Page excerpt: Begin

    Yet Deller and Kane have managed to cram the Barbican with stuff that throbs with unmistakably current creative energy. All over the place, tons of it. Their show comes madly at you, like the 12-year-old boys with burning barrels on their heads who career about the square in Ottery St Mary, Devon, on November 5 each year. Just as those boys surely ought not to be allowed out at night with barrels of burning petrol on their heads, so this show strikes you as naughty, chaotic, disrespectful, wilful and, at times, clinically insane.

    Obviously, Deller and Kane have come up with a different definition of folk art than the one we might expect. Indeed, their use of this title is in itself an act of cheekiness. As far as I could see, there is no fairground art here, no painted barges, no deliberately wooden toys made the way grandad made them. Instead, we get prison art about girls and psychosis, hot-rod makeovers, banners waved by protesting sex workers, elaborate tattoos, cars with light shows and skull-shaped motorcycle helmets, impeccably painted to look real and determined, therefore, to beat death to the final punch.

    Far from celebrating a range of cryogenically preserved country traditions, the show looks at various modern contexts, urban as well as rural, in which people flash their creativity at you. In the confiscation drawers of a prison, Deller found a set of horribly ingenious tattoo guns made from toothbrushes, rubber bands and Biros. At the Notting Hill Carnival, he filmed girls in computer costumes who announce themselves to be “12th-Century Fancy IT Sailors”. On Bastille Day, the entire French revolution is enacted by the staff of a patisserie in Soho. When the Countryside Alliance comes to town, witty rural graffiti gets scrawled on flyovers, where it jostles for space with the forest of urban tags already there.
Page excerpt: End
Data for review: Begin
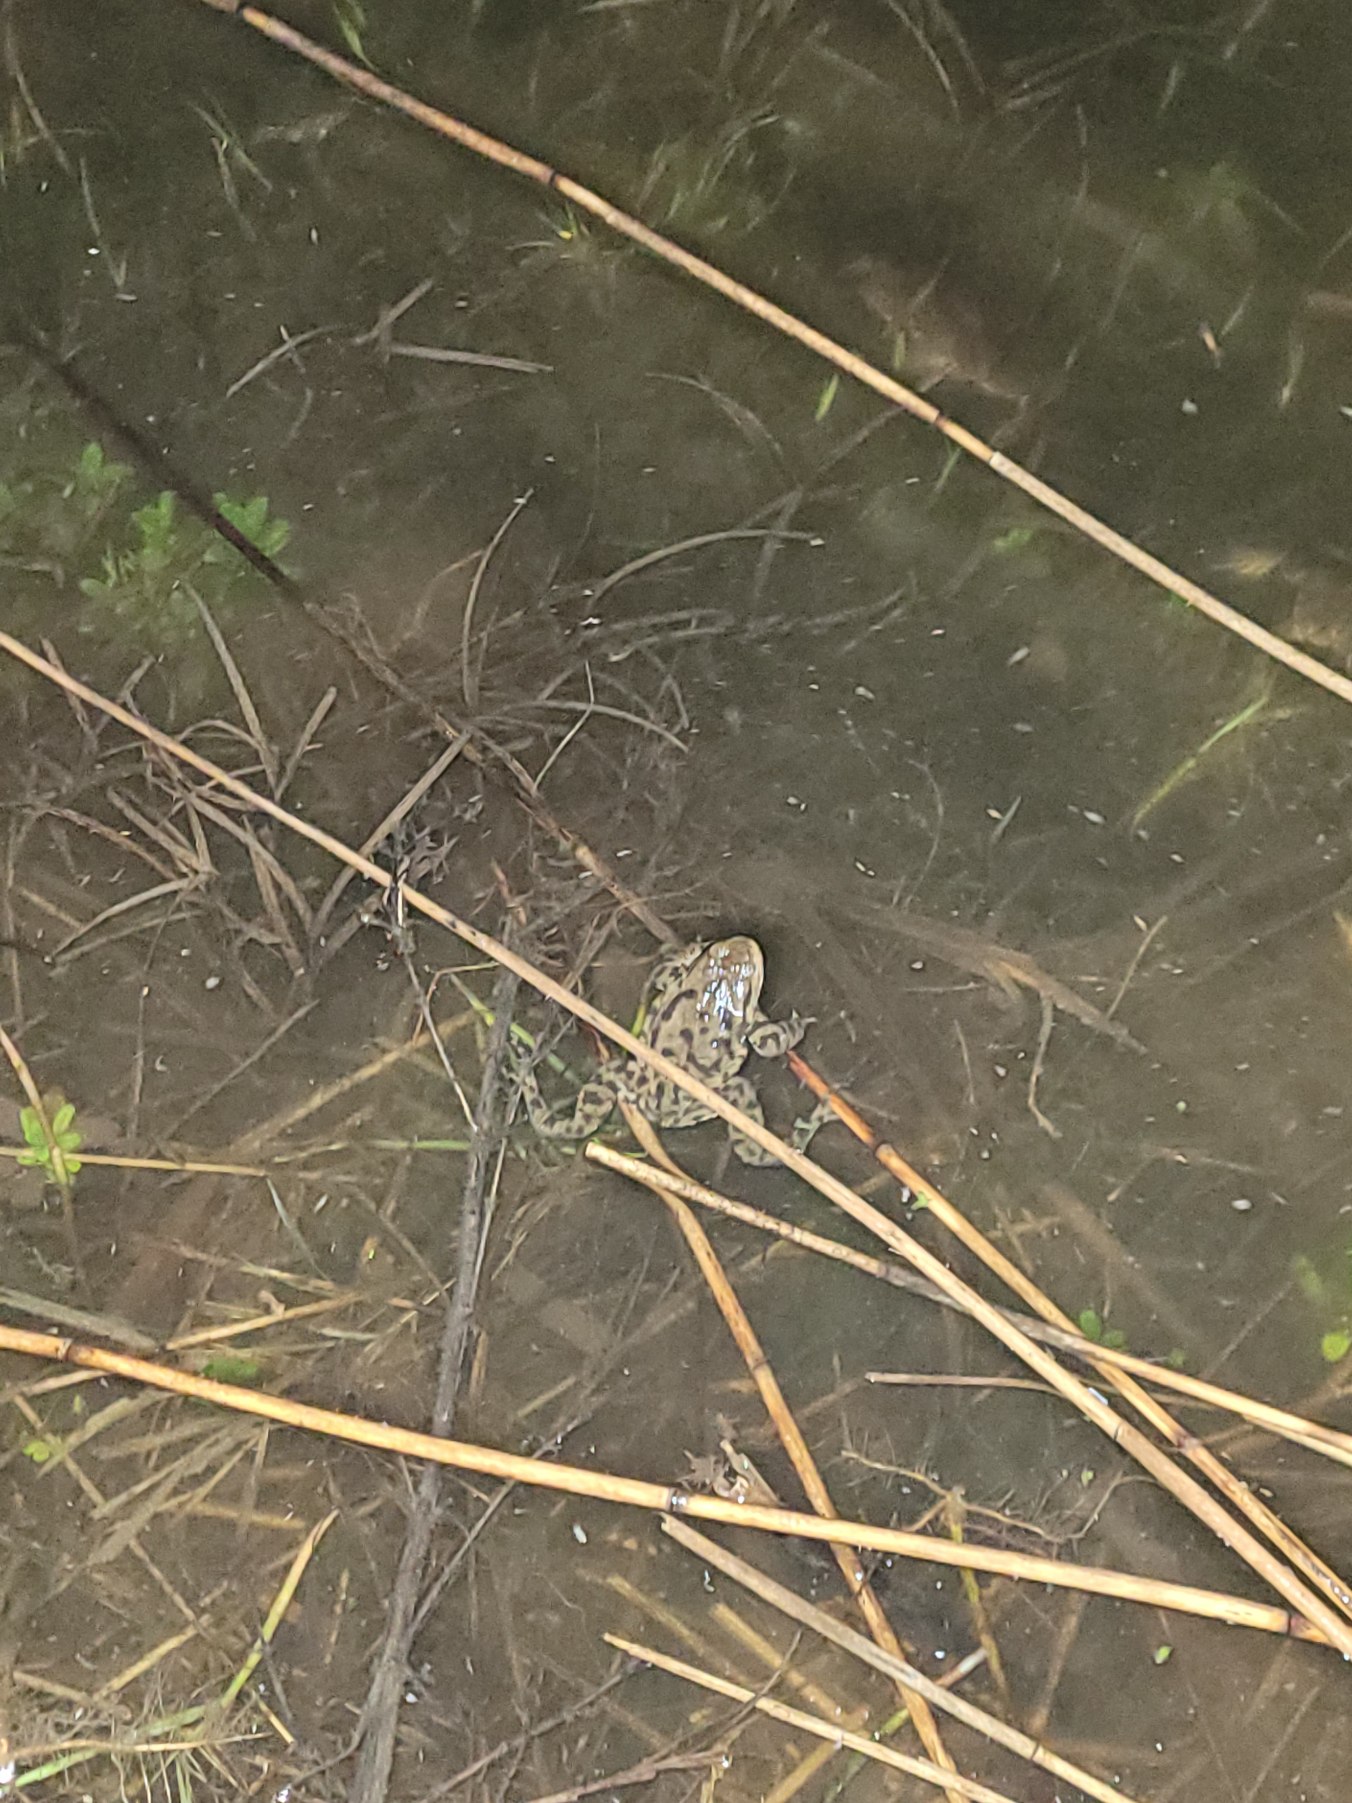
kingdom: Animalia
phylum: Chordata
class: Amphibia
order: Anura
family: Bufonidae
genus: Bufo
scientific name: Bufo bufo
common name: Skrubtudse
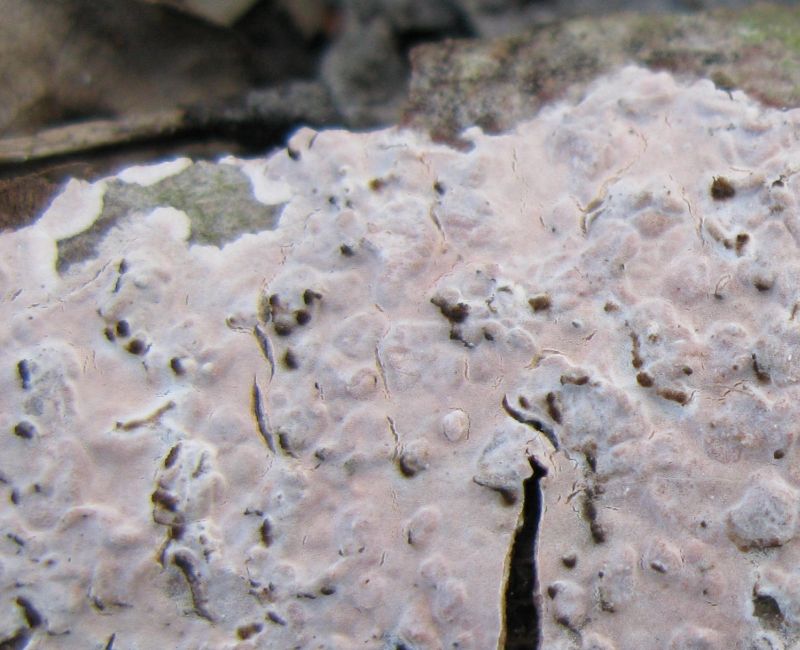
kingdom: Fungi
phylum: Basidiomycota
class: Agaricomycetes
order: Russulales
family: Peniophoraceae
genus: Peniophora
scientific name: Peniophora polygonia
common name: polygon-voksskind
Data for review: End
[Work request A] In the exhibition review, what did Deller find in the confiscation drawers of a prison?
[Work request B] How would you render this sentence from the exhibition review in Spanish: "On Bastille Day, the entire French revolution is enacted by the staff of a patisserie in Soho."
[Work request C] Quote the exhibition review starting at "Yet Deller and" and ending at "times, clinically insane.".
The data are material separate from the exhibition review.

[Expected answer A] A set of horribly ingenious tattoo guns made from toothbrushes, rubber bands and Biros.

[Expected answer B] El Día de la Bastilla, toda la Revolución francesa es representada por el personal de una pastelería en Soho.

[Expected answer C]
Yet Deller and Kane have managed to cram the Barbican with stuff that throbs with unmistakably current creative energy. All over the place, tons of it. Their show comes madly at you, like the 12-year-old boys with burning barrels on their heads who career about the square in Ottery St Mary, Devon, on November 5 each year. Just as those boys surely ought not to be allowed out at night with barrels of burning petrol on their heads, so this show strikes you as naughty, chaotic, disrespectful, wilful and, at times, clinically insane.